E l’Oracolo di Omaha cosa prevede?

Il New York Times ci aggiorna sull’ex più ricco uomo del mondo (oggi numero 2 dietro il suo amico Bill Gates):

Warren E. Buffett segue due regole cardinali negli investimenti. Regola No. 1: Mai perdere soldi. Regola No. 2: Mai dimenticare la Regola No. 1.

Orbene un sacco di vecchie regole sono finite nella spazzatura quando la crisi finanziaria ha colpito anche l’Oracolo di Omaha.

A 79 anni Buffet sta venendo fuori dal peggior anno della sua lunga, leggendaria carriera. Sulla carta ha perso personalmente circa 25 miliardi di dollari durante il panico finanziario del 2008, abbastanza da costargli il titolo di uomo più ricco del mondo.

Eppure poche persone dentro o fuori Wall Street hanno capitalizzato la crisi più abilmente di lui. Dopo aver consigliato Washington di salvare l’industria finanziaria nazionale ed aver sollecitato gli Americani a comprare azioni mentre il mercato annaspava, ci si è tuffato lui stesso. Buffet ha approfittato di un mercato disastrato — come pure di tutti quei salvataggi finanziati dai contribuenti — tanto da mettere al sicuro la sua fama di uno dei più grandi investitori di ogni tempo.

Quando tanti altri lo scorso autunno scappavano impauriti, Buffet ha investito miliardi in Goldman Sachs — facendo di gran lunga un miglior affare di Washington. Poi ha rischiato altri miliardi in General Electric. Mentre non hanno mai salvato direttamente Buffet, i contribuenti salvavano alcune delle sue scelte azionarie. Goldman, American Express, Bank of America, Wells Fargo, U.S. Bancorp — tutte hanno ricevuto un aiuto pubblico di cui in ultima istanza hanno beneficiato gli azionisti privati come Buffet.

Buffett ci ha preso così bene — almeno, finora, sembra l’abbia fatto — che il suo guadagno potrebbe essere enorme. Ma ora, solo un anno dopo che la crisi ha colpito, sembra essere preoccupato che il più forte mercato azionario potrebbe vacillare di nuovo. Dopo aver comprato con tanta audacia quando in tanti vendevano i loro asset, la sua holding, Berkshire Hathaway, si tira indietro, comprando meno azioni e investendo invece sul debito corporate e governativo. E Buffet avverte che l’economia, sia pure in miglioramento, rimane profondamente in sofferenza.

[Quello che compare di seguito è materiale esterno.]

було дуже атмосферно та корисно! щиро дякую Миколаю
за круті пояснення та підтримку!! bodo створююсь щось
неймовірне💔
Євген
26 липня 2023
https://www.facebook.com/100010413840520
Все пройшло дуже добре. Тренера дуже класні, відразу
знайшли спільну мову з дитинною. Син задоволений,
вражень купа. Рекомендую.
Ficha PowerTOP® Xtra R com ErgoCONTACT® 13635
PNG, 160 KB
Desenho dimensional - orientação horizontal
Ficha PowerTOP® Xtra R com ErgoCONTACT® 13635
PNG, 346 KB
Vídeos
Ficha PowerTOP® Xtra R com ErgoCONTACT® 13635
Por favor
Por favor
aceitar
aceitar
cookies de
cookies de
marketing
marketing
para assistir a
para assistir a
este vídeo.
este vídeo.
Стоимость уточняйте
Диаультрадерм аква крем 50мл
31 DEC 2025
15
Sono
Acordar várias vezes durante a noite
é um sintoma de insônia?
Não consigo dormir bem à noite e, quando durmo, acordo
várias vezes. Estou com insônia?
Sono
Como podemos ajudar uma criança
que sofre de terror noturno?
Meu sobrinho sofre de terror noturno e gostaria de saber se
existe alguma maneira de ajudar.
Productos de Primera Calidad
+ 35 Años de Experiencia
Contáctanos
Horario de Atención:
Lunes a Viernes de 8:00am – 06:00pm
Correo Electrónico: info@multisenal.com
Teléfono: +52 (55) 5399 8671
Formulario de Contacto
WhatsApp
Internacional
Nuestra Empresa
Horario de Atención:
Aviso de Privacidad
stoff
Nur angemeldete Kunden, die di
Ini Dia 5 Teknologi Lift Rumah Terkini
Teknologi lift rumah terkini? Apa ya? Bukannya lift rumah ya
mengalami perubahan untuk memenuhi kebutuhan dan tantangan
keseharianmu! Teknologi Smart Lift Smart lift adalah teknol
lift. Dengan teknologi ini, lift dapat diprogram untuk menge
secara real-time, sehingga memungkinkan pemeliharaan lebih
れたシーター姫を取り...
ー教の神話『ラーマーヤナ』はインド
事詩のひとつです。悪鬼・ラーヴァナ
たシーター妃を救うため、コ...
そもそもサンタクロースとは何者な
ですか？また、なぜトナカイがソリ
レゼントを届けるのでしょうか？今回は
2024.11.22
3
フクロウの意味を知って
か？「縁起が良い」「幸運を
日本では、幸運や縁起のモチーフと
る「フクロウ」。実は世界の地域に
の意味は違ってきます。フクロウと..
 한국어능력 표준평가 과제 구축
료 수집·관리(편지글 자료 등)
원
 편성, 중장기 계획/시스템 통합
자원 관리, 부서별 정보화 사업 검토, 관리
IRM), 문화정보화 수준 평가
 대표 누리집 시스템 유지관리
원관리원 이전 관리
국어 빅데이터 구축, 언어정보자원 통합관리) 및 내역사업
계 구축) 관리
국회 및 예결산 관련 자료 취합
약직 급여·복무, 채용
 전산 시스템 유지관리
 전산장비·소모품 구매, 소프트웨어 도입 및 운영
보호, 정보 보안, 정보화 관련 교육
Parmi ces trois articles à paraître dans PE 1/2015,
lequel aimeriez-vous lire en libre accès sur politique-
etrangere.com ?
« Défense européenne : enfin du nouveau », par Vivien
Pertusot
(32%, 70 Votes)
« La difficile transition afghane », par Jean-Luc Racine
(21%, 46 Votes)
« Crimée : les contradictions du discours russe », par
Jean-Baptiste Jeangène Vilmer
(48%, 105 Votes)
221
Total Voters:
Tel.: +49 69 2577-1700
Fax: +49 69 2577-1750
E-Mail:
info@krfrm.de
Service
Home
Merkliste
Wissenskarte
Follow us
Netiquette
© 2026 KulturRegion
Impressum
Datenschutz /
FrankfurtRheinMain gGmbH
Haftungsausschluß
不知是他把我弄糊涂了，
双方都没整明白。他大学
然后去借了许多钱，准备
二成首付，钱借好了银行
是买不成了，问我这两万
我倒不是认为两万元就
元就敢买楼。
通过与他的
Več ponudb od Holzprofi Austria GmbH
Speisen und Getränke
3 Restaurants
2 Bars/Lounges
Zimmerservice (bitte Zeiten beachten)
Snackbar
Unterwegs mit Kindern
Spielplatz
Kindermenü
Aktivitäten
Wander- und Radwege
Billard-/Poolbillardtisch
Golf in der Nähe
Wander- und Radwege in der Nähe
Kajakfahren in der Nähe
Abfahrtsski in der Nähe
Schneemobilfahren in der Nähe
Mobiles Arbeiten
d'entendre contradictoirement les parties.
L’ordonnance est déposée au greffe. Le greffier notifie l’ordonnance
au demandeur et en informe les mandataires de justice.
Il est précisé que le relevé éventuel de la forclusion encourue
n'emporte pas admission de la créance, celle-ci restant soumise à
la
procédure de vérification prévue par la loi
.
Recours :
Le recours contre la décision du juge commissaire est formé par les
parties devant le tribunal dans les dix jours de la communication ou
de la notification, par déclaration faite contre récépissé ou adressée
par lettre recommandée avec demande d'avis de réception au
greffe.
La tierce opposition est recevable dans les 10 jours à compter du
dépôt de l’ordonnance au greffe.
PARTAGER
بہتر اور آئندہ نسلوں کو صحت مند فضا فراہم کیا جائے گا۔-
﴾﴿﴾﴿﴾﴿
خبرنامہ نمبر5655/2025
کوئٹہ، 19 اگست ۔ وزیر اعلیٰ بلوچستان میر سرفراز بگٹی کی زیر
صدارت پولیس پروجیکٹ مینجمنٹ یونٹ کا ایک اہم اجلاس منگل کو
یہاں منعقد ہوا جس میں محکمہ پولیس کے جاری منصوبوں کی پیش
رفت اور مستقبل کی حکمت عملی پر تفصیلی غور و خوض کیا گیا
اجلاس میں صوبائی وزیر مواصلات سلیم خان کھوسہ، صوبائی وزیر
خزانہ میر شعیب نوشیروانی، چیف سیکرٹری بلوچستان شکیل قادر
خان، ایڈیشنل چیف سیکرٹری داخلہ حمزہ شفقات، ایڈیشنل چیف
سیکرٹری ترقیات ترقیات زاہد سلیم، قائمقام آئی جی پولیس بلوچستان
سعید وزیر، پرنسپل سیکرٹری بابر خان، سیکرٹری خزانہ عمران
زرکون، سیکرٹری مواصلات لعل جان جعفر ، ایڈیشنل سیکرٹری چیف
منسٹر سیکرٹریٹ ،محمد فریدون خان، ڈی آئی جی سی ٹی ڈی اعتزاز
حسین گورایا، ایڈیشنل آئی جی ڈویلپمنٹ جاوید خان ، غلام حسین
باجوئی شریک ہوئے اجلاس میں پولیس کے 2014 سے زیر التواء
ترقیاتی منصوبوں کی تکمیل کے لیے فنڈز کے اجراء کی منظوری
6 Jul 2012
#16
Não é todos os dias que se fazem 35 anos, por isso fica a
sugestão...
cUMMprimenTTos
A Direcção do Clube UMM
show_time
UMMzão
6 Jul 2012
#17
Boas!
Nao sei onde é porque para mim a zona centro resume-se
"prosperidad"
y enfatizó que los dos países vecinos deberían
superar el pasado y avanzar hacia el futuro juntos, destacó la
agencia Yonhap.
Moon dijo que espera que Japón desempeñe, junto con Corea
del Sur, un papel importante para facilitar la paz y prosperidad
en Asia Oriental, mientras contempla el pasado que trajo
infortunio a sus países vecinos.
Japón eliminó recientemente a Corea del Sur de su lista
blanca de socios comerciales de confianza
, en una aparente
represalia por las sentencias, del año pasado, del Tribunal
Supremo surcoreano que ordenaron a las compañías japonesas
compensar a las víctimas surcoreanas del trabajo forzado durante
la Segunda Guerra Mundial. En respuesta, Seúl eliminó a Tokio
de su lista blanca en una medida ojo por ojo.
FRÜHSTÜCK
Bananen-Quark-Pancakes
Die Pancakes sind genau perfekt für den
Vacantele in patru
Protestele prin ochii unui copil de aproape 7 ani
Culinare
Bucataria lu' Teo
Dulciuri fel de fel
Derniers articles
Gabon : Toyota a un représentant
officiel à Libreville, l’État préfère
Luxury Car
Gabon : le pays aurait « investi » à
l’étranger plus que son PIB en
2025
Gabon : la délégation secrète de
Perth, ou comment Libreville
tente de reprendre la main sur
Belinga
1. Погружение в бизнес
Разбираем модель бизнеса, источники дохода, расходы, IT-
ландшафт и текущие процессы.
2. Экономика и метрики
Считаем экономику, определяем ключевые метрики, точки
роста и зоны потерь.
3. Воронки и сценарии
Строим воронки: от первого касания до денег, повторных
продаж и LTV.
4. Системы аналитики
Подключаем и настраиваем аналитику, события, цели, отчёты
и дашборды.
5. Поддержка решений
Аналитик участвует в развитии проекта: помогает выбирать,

“Non siamo ancora fuori dai guai”, ha detto Buffet la scorsa settimana in un’intervista, nella quale rifletteva sulle lezioni degli ultimi 12 mesi. “Dobbiamo far riprendere un’economia balbettante in modo che funzioni come dovrebbe”.

Tuttavia Buffet non sembrava così traumatizzato dalla rievocazione di quello che una volta definì come l’equivalente finanziario di Pearl Harbour. (Un guadagno netto stimato 37 miliardi di dollari sarebbe un balsamo per la psiche di chiunque).

Colpi di sole

Al New York Times un redattore economico deve aver preso un colpo di sole prima di scrivere questo articolo, in cui si dice che con la restituzione da parte delle grandi banche dei soldi per i salvataggi, il governo USA (e quindi i suoi contribuenti) vedono addirittura arrivare dei profitti:

The government has taken profits of about $1.4 billion on its investment in Goldman Sachs, $1.3 billion on Morgan Stanley and $414 million on American Express. The five other banks that repaid the government — Northern Trust, Bank of New York Mellon, State Street, U.S. Bancorp and BB&T — each brought in $100 million to $334 million in profit.

A casa mia se investo 100 direbbero che ho avuto un profitto se riavessi indietro 100 più almeno un piccolo guadagno altrimenti mi correrebbero dietro con il forcone se di quell’investimento recuperassi solo il 10%. Se guardate infatti la tabella (cliccateci sopra per ingrandirla) i fondi del TARP restituiti ammontano a circa 70 miliardi. E gli altri 630 elargiti dal governo tramite il TARP, il fondo di salvataggio delle banche, dove sono finiti?

Inoltre dalla stessa tabella notiamo tra i debitori che devono ancora rifondere gli aiuti ricevuti (115 miliardi) ci sono i tre grandi gruppi Citigroup, Bank of America e Wells Fargo. I contribuenti americani rivedranno mai quei soldi? Senza dimenticare le altre migliaia di miliardi spesi, prestati, emessi o comunque consumati per sostenere il sistema finanziario in quella che verrà ricordata come la più grande operazione di socializzazione delle perdite nella storia del pianeta.